> **ЗАДАНИЕ**
Что, по воспоминаниям Зоргенфрея в исходном тексте, громили неподалёку от квартиры А. А.?

> **ИСХОДНЫЙ ТЕКСТ**
────────────────────
Из фонтана всем телом дрожа…
Еще проба:
В своих мы прихотях невольны,
Невольны мы в своей крови.
Дитя, как горестно и больно
Всходить по лестнице любви.

(Сребристый) месяц, лед хрустящий,
Окно в вечерней вышине,
И верь душе, и верь звенящей,
И верь натянутой струне.

И начиная восхожденье,
Мы только слышим без конца
пенье
лица.

Еще ‹…›:

На белой льдине – моржий клык

К стене приемного покоя
Носилки прислонил

РУССКИЙ БРЕД

Зачинайся, русский бред…

…Древний образ в темной раке,
Перед ним подлец во фраке,
В лентах, звездах и крестах…

Воз скрипит по колее
Поп идет по солее…

Три… в автомобиле

Есть одно, что в ней скончалось
Безвозвратно,
Но нельзя его оплакать
И нельзя его почтить,
Потому что там и тут,
В кучу сбившиеся тупо
Толстопузые мещане
Злобно чтут
Дорогую память трупа –
Там и тут
Там и тут…

Так звени стрелой в тумане,
Гневный стих и гневный вздох

Плач заказан, снов не свяжешь
Бредовым

Вильгельм Александрович Зоргенфрей:

Помню первые месяцы после Октябрьского переворота, темную по вечерам Офицерскую, звуки выстрелов под окнами квартиры А. А. и отрывочные его объяснения, что это – каждый день, что тут близко громят погреба. Помню холодное зимнее утро, когда, придя к нему, услышал, что он "прочувствовал до конца" и что все совершившееся надо "принять".

"Сегодня я – гений"
────────────────────
[Объекты набора данных]
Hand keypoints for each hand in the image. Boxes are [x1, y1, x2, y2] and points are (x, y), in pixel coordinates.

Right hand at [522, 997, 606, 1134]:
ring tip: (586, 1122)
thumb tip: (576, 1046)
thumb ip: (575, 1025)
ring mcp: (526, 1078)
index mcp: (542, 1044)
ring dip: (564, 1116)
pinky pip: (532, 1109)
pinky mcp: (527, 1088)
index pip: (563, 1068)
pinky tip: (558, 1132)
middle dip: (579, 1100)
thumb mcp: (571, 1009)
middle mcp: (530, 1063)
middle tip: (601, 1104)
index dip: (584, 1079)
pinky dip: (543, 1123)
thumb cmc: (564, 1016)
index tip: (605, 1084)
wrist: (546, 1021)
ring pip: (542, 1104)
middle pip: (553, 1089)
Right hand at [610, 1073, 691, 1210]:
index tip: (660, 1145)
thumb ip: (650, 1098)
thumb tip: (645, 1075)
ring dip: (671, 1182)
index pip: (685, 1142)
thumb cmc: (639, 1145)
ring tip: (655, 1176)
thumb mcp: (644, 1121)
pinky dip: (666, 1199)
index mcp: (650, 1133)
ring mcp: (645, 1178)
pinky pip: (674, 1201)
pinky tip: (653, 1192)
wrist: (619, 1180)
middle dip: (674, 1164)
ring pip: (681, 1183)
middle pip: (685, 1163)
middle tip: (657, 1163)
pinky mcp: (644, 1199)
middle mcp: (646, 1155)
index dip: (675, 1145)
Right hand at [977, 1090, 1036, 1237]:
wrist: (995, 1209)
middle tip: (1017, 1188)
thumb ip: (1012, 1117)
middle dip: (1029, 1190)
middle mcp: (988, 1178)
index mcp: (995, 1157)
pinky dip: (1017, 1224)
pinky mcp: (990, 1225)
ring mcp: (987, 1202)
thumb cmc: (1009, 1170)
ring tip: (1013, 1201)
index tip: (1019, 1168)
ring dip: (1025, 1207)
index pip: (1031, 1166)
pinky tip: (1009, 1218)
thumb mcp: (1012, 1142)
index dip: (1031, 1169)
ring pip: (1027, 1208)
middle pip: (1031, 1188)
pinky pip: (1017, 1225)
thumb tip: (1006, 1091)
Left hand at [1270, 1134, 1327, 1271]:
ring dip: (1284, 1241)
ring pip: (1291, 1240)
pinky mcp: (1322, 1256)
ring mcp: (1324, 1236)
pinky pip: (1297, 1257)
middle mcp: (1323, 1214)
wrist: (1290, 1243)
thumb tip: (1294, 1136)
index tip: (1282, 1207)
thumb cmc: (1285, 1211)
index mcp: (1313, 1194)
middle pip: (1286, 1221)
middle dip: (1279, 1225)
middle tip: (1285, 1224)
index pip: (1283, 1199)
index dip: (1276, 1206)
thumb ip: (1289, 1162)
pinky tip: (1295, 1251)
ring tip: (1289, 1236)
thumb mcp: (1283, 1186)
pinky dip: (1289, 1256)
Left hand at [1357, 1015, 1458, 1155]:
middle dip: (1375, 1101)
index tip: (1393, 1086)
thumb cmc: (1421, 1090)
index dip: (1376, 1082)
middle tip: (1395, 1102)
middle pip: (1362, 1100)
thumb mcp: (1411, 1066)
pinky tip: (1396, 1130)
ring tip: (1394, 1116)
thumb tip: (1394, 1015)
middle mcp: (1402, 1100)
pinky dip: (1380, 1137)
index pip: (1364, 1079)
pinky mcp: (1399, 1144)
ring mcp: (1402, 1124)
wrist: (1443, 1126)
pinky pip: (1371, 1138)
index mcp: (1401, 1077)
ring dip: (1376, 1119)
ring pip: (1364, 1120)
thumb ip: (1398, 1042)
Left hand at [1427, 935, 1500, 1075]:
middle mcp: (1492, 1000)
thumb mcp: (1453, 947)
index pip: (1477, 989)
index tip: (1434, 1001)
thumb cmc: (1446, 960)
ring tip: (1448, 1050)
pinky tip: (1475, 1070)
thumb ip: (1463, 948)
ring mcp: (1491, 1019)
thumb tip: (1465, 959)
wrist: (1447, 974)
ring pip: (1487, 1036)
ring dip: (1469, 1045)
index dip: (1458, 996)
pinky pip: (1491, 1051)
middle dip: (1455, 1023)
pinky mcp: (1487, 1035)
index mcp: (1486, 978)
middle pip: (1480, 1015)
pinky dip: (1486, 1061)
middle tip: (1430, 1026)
────────────────────
> **ОТВЕТ**
Погреба.